Jakov Filipović

Personal information
- Date of birth: 17 October 1992 (age 33)
- Place of birth: Pećnik, Bosnia and Herzegovina
- Height: 1.90 m (6 ft 3 in)
- Position: Centre back

Team information
- Current team: Gorica
- Number: 4

Youth career
- 0000–2011: Osijek

Senior career*
- Years: Team / Apps / (Gls)
- 2011–2014: BSK Bijelo Brdo / 24 / (2)
- 2014–2016: Cibalia / 53 / (6)
- 2016–2017: Inter Zaprešić / 38 / (5)
- 2017–2020: Lokeren / 79 / (1)
- 2020–2022: BATE Borisov / 76 / (5)
- 2023–2025: Beveren / 51 / (3)
- 2025–: Gorica / 34 / (2)

International career
- 2017: Croatia / 3 / (0)

= Jakov Filipović =

Croatian footballer

Jakov Filipović (/hr/; born 17 October 1992) is a footballer who plays for Gorica as a defender.
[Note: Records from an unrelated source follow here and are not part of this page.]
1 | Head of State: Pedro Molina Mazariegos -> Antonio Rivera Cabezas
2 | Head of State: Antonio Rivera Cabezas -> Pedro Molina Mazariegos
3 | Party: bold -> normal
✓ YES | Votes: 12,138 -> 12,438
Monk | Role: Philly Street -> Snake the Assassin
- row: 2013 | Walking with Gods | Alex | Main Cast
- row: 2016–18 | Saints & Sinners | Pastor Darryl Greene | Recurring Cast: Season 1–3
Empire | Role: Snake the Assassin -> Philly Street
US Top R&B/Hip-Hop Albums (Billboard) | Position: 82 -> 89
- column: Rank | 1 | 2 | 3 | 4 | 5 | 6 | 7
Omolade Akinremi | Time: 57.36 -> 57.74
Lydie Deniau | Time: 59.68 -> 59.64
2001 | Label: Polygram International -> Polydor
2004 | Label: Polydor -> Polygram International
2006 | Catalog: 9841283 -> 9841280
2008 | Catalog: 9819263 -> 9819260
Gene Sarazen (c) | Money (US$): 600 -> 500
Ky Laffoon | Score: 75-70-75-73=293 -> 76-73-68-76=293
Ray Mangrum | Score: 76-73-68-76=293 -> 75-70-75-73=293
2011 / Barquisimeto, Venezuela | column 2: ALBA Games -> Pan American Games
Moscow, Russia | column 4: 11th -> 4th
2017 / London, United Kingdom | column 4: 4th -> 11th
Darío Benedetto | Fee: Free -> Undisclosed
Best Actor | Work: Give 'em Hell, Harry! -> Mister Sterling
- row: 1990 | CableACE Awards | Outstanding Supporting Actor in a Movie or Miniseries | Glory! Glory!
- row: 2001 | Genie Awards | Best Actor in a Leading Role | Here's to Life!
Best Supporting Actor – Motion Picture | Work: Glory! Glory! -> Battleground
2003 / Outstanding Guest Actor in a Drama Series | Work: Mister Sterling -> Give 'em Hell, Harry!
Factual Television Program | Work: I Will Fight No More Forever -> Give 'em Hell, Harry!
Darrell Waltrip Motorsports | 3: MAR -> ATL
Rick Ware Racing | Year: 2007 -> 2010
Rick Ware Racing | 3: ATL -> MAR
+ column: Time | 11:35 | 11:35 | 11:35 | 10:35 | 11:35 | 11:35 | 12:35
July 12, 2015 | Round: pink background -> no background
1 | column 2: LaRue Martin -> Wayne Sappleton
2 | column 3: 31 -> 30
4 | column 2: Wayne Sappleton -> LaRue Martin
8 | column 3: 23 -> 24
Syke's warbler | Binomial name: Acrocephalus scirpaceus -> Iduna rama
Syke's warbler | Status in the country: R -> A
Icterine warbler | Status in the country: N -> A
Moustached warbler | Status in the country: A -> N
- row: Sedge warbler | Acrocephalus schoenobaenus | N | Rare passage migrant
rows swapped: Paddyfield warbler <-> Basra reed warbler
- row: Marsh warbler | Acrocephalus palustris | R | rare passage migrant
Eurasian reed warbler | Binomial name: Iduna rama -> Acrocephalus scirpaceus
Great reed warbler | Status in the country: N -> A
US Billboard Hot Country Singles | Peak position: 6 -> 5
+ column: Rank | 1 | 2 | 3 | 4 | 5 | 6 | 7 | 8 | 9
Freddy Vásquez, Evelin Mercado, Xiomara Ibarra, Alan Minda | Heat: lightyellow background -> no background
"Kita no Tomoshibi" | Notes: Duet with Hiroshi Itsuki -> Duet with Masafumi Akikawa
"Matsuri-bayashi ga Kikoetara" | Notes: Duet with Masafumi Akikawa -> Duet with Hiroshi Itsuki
Born in Bosnia, he played for the Croatia national team.

==Club career==
On 17 July 2025, Filipović signed a two-year contract with Gorica.

==International career==
He made his debut for Croatia in a January 2017 friendly match against Chile and has earned a total of 3 caps, scoring no goals. His final international was a May 2017 friendly against Mexico.